Missing | A short story


A tense strain of fright cut across the old man’s thought.

The girls had set off for the meadows that lay across the brook just after 5O’clock.

Tiny beads of sweat formed on Nabir kak’s brown brow. He had become crinkled in forehead since his wife was diagnosed with cervical cancer, last autumn. Nabir kak shifted his peasant’s cap a bit and looked at the westward sky. It was high summer and the cherry had ripened. The farmer in him was worried about bush Robins and ringed Parakeets that often bore through the cherry ball, maroon as monks, till the juice spilled. Birds have no sense of the human entitlement to the fruit. In their bird-brains they think that nature is free.

Nabir Kak turned to his son, Gulzar.
—Call your sister? They should be back by now. It is almost 7O’clock.
—I’ve got no credits in my phone, kaka.
—Go to Asad’s shop and buy some balance. And Call them.
—They have a phone on them. Can they not call? Irresponsible females.
—Without credits the cell phone is a plastic brick. Do they have credits?
—Who knows? I’ll go in five minutes.

Aliya and Nelam were gone for nearly two and a half hours now. They went to the snuff-colored fields each week. The family had a few plots across the little brook that separated the petite straw-thatched homes from the agricultural zone of the hamlet and they grew cherry, corn and cucumber on it. Aliya was Nabir Kak’s only daughter and Nelam was Gulzar’s wife. The sisters-in-law would hopingly walk to the plots located less than a kilometer away from their home in the village, called Gilas-gam. The girls usually carried wicker baskets with them to carry home any pluckable cucumbers.

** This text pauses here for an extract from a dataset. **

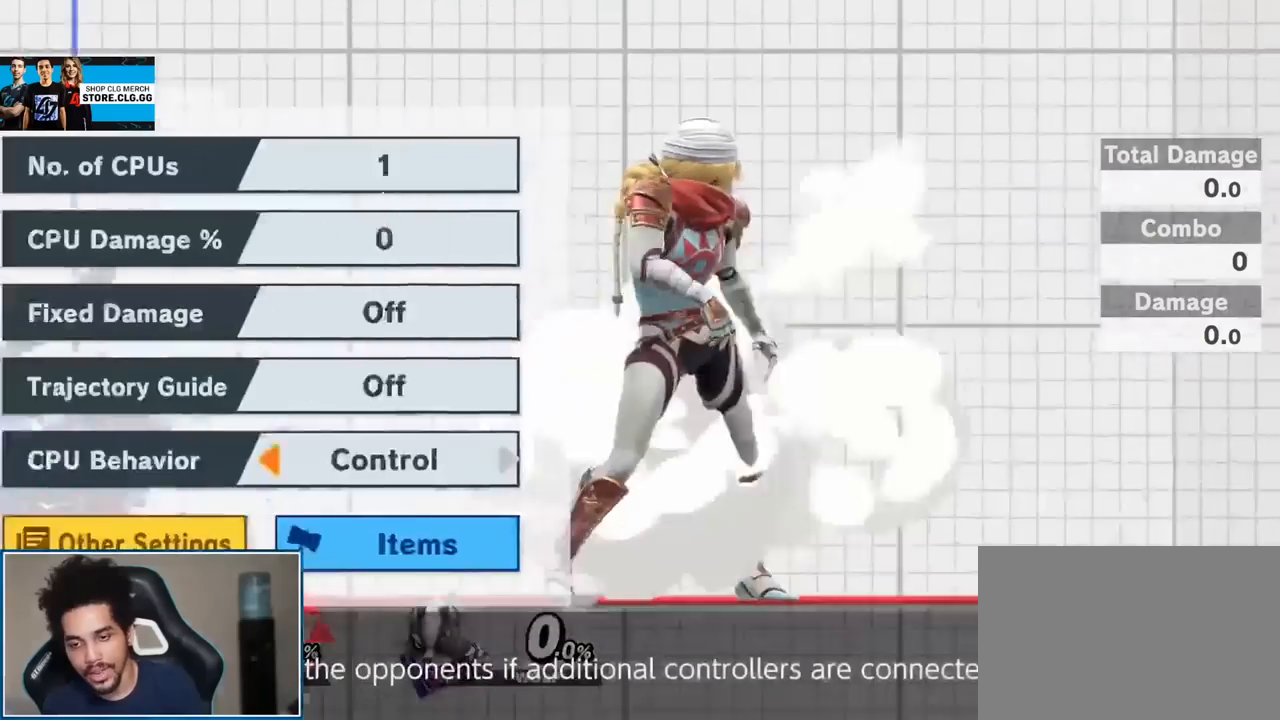
{"buttons": [], "left_stick": "center", "right_stick": "center", "events": []}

They wore polka-dotted summer Pherans.

Gulzar bought credits worth Rs 20 from Asad, the shopkeeper. Asad, like Gulzar, had been to the school but dropped out after ‘Matric’. Lack of resources often compelled village children to give up studies after the tenth grade. Some would voluntarily choose to be sophomores for life because either studies didn’t excite them much or they preferred to help their folks tend to the cattle or till in the fields. Gulzar and his father, marginal grangers, labored in the summer months to grow cherry and rice. Asad was not landed. He built a little shop with hay stack and mud and sold cell phone talk time, cigarettes, snuff powder, soap and lanterns.

Gulzar rang his wife up.
—The phone is ringing.
—The girl is dumb; she doesn’t even know when her cell phone is trilling.
—It is ringing but she is not taking the call.
—Have you taught her how to use it?
—Kaka, she knows. She is 25.
—25 — my foot.
—May be she has just lost it.
—They could be looking for the lost phone. Go and get them home.

Gulzar started out at 8O’clock. Furious with his wife, for she was elder to Aliya by five full years, he decided to call her on carpet when he gets hold of her. What was the need to go to the orchards of Gilas-gam since the girls were aware of father’s plans to pluck the fruit, the following Friday? Nelam was more outdoorsy, always on the look for a reason to step out of her straw-thatched home. Aliya usually found herself tagged along — to snigger all the way to the meadow and the orchard beyond. They would greet other women on way to the pastures, share girly gags and laugh some more. But they would always return in an hour and a half. Gulzar tried calling Nelam again. Her caller tune was a famous Hindi film song: ‘Teri Galiyon mein na rakhein ge kadam, aaj ke bad’ [Won’t step into your alleys, henceforth].
The song was not interrupted.

Nabir Kak spread his Pheran in the small undulating lawn of his home and stood facing west. Mecca. ‘Allah-o-Akbar’ [God’s Great] he mouthed silently. His face and arms still dripping with well-water he washed his face and arms with, a moist, mandatory Islamic detail before each prayer. A tiny waterdrop hung on his left eye-lash. From his heart Nabir kak slowly began to recite verses from the Quran with hands clutched on where his belly-button was, like an outlaw before a magistrate. His mind occupied by the safety of his daughter and daughter-in-law. Nabir kak planned to get Aliya married off next year. He had already asked another farmer, Mam koul, to buy his cherry trees for one year. Nabir kak knew he could raise the required money. Fathers in Kashmir don’t want to die before marrying off their daughters.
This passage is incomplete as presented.